On this week’s “In Focus SoCal,” host Tanya McRae sits down with Councilmember Katy Yaroslavsky, chair of the council’s budget committee. She is behind a motion to create a budget advisory group that will assess the city’s financial status and advise the committee on steps to secure long-term fiscal health. 

“This wasn’t just a budget crisis that came on all of a sudden, right? This has been decades in the making where we make short-term decisions that don’t have long-term benefits for the city of Los Angeles,” Yaroslavksy said. “The way I think about it is that the city has been operating from a place of scarcity. Scarcity in resources, but also in our mindset and ability to see what opportunities are available that we just aren’t taking advantage of.” 

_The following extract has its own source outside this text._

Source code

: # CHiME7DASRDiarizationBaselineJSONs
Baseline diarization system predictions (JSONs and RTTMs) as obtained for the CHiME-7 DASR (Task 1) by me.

Also on this week’s show, McRae visits the Food Insecurity Shared Hub, also called FISH, which is a space where a coalition of local organizations is collaborating to increase outreach efforts in the area to end food insecurity. The ongoing global trade war, with President Donald Trump’s latest tariffs, is expected to raise essentials like groceries for American families, disproportionately affecting low-income households.

Food that would have otherwise been thrown away by grocery stores or restaurants is rescued, repurposed and redistributed to organizations.

“Food is a conversation of love, and to me, it just doesn’t make sense that people in America are hungry,” said Hillary Cohen, CEO and co-founder of Every Day Action, which is one organization collaborating at FISH. “It has never made sense that a Costco can exist next to someone who’s starving.”

State Sen. Ben Allen also joins McRae on this week’s episode to discuss how he and some of his colleagues are working to modernize California’s film and television tax credit program to make it more competitive. The program currently covers up to 25% of qualified expenditures for movies and shows filmed in LA. It also provides benefits to productions happening in California outside of the LA region. 

“We want to make sure that this is something that everybody in the state of California can benefit from,” Allen said. “And we’ve actually seen an uptick in the Bay Area and in the Central Valley and southern San Diego with other parts of the state as production crews have sought to take advantage of that additional benefit.”